:: TASK TO CARRY OUT ::
Return the lines below that contain "thumbnail".

:: RECORDS FOR THIS EXERCISE ::
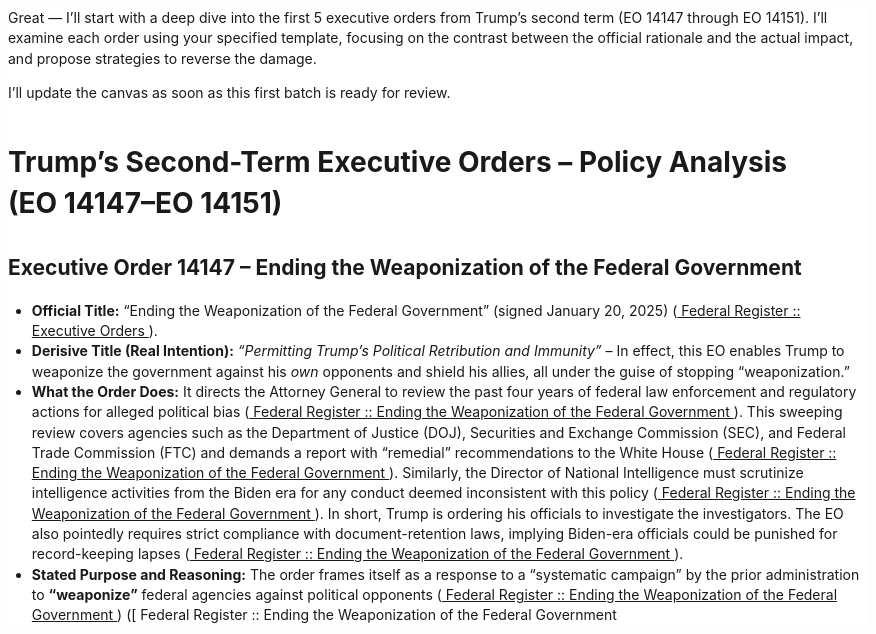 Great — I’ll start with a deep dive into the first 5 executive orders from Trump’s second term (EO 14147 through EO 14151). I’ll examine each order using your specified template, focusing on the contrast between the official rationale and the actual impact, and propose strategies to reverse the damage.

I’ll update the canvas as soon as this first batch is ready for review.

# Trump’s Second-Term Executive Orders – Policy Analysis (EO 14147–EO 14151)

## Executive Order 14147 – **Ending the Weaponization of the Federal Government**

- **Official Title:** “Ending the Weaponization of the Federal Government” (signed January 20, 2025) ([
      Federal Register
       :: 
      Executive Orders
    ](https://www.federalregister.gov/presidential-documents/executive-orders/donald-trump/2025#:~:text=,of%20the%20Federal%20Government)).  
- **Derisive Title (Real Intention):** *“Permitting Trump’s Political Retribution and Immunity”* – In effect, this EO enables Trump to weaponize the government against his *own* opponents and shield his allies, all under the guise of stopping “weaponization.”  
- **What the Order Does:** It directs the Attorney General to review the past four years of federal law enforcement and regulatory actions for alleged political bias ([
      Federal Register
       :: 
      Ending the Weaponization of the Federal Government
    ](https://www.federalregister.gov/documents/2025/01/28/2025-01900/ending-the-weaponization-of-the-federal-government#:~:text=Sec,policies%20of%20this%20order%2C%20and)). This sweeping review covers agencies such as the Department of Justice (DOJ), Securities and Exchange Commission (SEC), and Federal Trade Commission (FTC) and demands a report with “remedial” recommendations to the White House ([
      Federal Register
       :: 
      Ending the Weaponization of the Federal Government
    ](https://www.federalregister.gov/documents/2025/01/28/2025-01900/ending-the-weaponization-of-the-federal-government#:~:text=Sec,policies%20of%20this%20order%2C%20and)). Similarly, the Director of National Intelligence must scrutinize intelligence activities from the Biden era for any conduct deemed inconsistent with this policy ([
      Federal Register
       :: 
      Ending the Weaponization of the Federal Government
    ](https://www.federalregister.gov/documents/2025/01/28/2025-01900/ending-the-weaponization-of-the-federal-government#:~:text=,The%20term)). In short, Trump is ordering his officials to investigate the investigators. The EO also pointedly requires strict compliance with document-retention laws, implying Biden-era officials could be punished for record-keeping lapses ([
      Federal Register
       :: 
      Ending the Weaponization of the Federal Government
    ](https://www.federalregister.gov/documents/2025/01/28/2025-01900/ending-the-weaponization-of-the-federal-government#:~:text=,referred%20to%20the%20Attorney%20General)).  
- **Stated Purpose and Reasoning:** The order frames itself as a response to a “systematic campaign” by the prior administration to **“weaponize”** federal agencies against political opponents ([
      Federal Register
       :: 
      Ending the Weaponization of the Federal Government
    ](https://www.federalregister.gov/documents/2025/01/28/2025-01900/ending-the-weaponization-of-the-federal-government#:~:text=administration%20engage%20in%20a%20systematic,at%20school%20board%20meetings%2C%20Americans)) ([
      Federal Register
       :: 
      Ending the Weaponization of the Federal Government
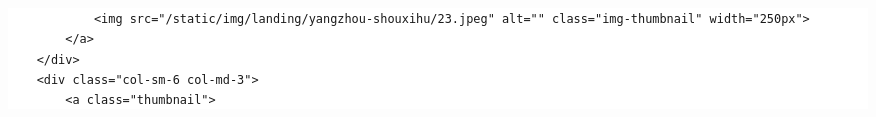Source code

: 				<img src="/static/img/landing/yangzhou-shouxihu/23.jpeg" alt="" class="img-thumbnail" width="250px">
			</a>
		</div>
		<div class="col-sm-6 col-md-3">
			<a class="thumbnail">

:: THE COMPLETED TASK ::
: 				<img src="/static/img/landing/yangzhou-shouxihu/23.jpeg" alt="" class="img-thumbnail" width="250px">
			<a class="thumbnail">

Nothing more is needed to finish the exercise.